◆ **Exercise passage**:
____________

By the time we got to Lincoln Memorial, there were
already thousands of people there. I sat on the grass and listened to the speakers, to discover we had “dreamers” instead of leaders leading us. Just about every one of them stood up there dreaming. Martin Luther King went on and on talking about his dream. I sat there thinking that in Canton we never had time to sleep, much less dream.

I left Washington two days later with Joan Trumpauer and the Kings. As we drove out of town, no one had very much to say. I guess they were thinking about the historic event that had just taken place. I was thinking about it too, and I was also thinking that this was the first time in well over a year I had been away from my work with the Movement and away from Mississippi. I had really forgotten what it was like to be out of an atmosphere of fear and threats. I had even gone to a movie. The last movie I had seen had been in New Orleans the previous summer. “It’s kind of strange,” I thought. “I never really think of going to a movie when I’m in Mississippi.” There was always so much work, so many problems, and so many threats that I hardly ever thought of anything except how to best get the job done and survive from day to day.

I noticed that Washington seemed like a deserted town compared to two days ago. How had 250,000 people disappeared so quickly? I seriously began to wonder whether those 250,000 people had made any impact on Congress.

As we began to drive through Virginia, I started to worry about the trip back. I was now the only Negro in the car. The white people of the South must really have some strong feelings about the march by now, I thought. I knew when we returned to Mississippi, we would be faced with twice as many threats and acts of violence. And maybe we’d never even get back to Mississippi. After all, we had to go back through the rest of those backward-assed states. We were going to go through Alabama and I knew damned well how bad that state was.

Reverend King must have thought of the dangers of the
trip back, too. When we stopped at a Howard Johnson Restaurant right inside the Tennessee border, he suggested that we spend the night in Tennessee, then get up and drive through Alabama during the day.

When I discovered where we were going to sleep, I realized how much consideration he had given the matter. We were going to sleep in a Federal Park in the Tennessee mountains. I guess he thought that because the park was federal land most likely we would not run into any trouble there. The more I thought about it, the madder I got. Here I was forcing my white friends to sleep in a park because I was black and could not sleep in the same hotel with them. If it was not for me they could have slept in one of those luxurious hotels.

Reverend King and his wife were still asleep the next morning when Joan and I got up and wandered off through the park to find the rest room. We discovered showers there and decided to use them, since we seemed to have been the first to have gotten up that early. There were lots of parked cars around but we didn’t see anyone stirring. We thought we could manage to get a good shower before all the other people in the park got up.

As we were finishing, two white women came in. They were from Georgia. We heard them talking as they used the toilets. Joan and I hadn’t bothered to go back to the car and get towels. We were using the paper towels instead. When the women came from behind the little partition that gave privacy to the toilets, they saw us standing in the middle of the floor naked, drying each other’s backs with paper. They didn’t know how to react. It was a shock to them. Here we were, a black girl and a white girl, standing in a Southern public shower naked. I guess they thought we were having a “nude-in” or a “wash-in” or something. Anyway they didn’t stay around to watch the demonstration. As they were leaving one sniffed, “Niggers everywhere.”

____________

◆ **Stored data**:

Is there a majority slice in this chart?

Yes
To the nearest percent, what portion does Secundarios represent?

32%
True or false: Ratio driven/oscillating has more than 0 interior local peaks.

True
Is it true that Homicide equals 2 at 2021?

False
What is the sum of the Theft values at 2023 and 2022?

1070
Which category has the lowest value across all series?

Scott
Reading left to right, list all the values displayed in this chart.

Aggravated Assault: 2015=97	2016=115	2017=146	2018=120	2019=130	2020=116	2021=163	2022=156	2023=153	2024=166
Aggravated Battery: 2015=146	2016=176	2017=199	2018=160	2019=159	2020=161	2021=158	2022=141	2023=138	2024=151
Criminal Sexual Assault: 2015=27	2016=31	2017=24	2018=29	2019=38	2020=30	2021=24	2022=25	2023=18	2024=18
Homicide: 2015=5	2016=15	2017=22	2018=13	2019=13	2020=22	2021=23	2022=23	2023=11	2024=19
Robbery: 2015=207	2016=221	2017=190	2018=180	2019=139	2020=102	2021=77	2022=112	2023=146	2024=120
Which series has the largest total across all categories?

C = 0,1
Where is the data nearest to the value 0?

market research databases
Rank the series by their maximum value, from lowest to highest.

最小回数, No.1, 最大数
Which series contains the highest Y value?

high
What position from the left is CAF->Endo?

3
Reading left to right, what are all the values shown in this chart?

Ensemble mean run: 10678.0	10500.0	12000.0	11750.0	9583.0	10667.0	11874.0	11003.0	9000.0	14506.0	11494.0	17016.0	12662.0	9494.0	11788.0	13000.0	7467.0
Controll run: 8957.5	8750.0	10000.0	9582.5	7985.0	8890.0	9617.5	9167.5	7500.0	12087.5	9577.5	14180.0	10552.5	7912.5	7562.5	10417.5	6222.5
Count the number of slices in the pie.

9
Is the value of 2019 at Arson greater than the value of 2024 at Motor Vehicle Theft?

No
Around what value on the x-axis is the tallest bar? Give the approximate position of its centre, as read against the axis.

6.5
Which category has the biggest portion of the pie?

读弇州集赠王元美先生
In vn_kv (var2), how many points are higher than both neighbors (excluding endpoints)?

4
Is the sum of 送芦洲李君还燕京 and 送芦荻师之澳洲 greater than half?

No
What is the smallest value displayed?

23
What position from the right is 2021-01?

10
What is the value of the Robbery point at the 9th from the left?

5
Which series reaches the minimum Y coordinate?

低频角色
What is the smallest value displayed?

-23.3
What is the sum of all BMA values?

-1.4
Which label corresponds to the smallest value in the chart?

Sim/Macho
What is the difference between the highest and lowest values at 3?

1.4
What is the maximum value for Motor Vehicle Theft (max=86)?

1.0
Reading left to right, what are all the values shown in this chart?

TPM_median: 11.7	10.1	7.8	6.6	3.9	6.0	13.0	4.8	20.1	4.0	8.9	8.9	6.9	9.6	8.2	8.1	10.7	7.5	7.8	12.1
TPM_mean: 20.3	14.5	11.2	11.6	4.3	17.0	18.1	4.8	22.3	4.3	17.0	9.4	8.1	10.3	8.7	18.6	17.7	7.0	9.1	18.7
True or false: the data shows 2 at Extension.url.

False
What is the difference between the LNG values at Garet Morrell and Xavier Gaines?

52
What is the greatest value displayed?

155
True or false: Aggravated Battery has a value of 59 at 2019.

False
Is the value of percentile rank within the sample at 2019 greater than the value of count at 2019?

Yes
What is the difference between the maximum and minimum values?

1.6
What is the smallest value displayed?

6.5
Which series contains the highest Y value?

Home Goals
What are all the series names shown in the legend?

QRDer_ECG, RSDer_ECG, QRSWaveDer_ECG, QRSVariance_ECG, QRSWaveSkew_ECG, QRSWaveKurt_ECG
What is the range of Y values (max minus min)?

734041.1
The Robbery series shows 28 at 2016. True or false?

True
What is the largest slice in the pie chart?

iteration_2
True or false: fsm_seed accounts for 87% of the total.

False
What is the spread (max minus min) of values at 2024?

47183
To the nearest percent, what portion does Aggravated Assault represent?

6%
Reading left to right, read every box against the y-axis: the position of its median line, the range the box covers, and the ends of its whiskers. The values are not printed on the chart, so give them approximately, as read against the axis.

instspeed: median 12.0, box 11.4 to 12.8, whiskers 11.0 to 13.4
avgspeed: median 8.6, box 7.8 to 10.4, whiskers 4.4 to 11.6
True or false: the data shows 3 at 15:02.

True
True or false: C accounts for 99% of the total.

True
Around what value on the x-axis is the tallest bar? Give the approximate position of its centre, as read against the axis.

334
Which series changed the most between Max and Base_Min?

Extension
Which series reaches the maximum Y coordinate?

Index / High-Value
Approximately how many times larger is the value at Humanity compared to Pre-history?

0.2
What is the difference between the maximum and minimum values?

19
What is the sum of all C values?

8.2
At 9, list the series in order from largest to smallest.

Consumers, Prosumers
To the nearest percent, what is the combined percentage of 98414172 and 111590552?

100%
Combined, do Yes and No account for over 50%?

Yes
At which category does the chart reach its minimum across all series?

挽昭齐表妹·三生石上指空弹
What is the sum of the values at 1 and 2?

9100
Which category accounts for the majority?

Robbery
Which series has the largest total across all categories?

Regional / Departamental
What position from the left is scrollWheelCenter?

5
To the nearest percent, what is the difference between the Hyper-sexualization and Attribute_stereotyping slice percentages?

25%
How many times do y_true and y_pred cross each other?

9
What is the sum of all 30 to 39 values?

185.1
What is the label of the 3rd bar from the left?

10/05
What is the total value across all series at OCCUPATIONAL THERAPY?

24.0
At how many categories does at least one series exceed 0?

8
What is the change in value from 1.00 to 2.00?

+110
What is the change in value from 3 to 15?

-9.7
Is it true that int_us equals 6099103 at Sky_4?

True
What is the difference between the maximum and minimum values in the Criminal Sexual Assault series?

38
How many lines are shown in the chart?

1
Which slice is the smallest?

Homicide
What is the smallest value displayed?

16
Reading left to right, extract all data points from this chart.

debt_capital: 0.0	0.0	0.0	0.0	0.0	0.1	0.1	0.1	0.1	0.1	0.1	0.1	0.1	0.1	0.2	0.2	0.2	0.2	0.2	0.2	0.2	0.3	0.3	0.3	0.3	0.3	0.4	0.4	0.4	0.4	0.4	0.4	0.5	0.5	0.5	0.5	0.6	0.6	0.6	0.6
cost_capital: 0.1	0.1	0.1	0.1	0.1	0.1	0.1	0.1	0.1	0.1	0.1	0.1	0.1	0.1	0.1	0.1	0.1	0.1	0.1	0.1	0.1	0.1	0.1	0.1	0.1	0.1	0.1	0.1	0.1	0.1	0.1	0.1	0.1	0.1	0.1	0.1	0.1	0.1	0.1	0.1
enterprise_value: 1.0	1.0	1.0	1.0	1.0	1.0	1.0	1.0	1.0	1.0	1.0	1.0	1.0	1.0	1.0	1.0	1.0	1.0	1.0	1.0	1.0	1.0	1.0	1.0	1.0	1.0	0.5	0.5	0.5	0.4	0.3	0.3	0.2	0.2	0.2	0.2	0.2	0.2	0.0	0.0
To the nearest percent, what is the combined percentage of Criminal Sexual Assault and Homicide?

____________

◆ **Problems and tasks**:
1/ Please return the rows unchanged, from the first row through the line containing "Reading left to right, list", including both.
2/ Carry the passage about the drive back from Washington forward from where it stops.
The passage about the drive back from Washington and the rows are separate material.

◆ **Answers by task**:
1/
Is there a majority slice in this chart?

Yes
To the nearest percent, what portion does Secundarios represent?

32%
True or false: Ratio driven/oscillating has more than 0 interior local peaks.

True
Is it true that Homicide equals 2 at 2021?

False
What is the sum of the Theft values at 2023 and 2022?

1070
Which category has the lowest value across all series?

Scott
Reading left to right, list all the values displayed in this chart.

2/
Getting back to the car we found Reverend King and his wife awake. We told them that we had found some terrific
showers without telling them the rest of the story, and they went off to shower too. Just before the Kings came back, several white women came snooping around the car. Joan and I were sitting in the back seat. We recognized two of them as the women from the showers. I guess they had found more women and gone back to the showers to beat us up. When they hadn’t found us there, they had gone looking for us. For a while they were all staring at the Mississippi license plate. They didn’t know what to do. I guess they thought I was a maid or some kind of governess working for the owner of the car. When the Kings returned, the women really looked bewildered. Reverend King was wearing his clerical collar. He didn’t look exactly old or rich, but just like one of those “civil rights preachers.” Before they could make up their minds what they were going to do about us, Reverend King and his wife got into the car and drove off, with Joan and me looking out the back window laughing. At this point I think it dawned upon those ladies that we were, in their language, professional agitators. “Too bad,” I cracked to Joan, “now it’s too late—that’s a bunch of women for you.”

Fortunately, the drive through Alabama went without incident. We arrived in Canton about 6 P.M. Reverend King dropped me at the Freedom House and drove straight on to Tougaloo. It was too dangerous for white civil rights workers to be caught in Canton after dark.

Chapter
TWENTY-FIVE

Now that school was in session in Canton, I became more and more aware of the terrible poverty in the area. Many of the teen-agers who had worked with us had been unable to return to classes because their parents had been fired from their jobs and could not afford to buy their children school clothes. Some of these teen-agers had worked every summer to keep themselves in school, but this summer, because of the voter registration drive, had not been able to find jobs. To see those kids out of school standing around hungry all day sickened me. I felt so guilty, as if we were responsible.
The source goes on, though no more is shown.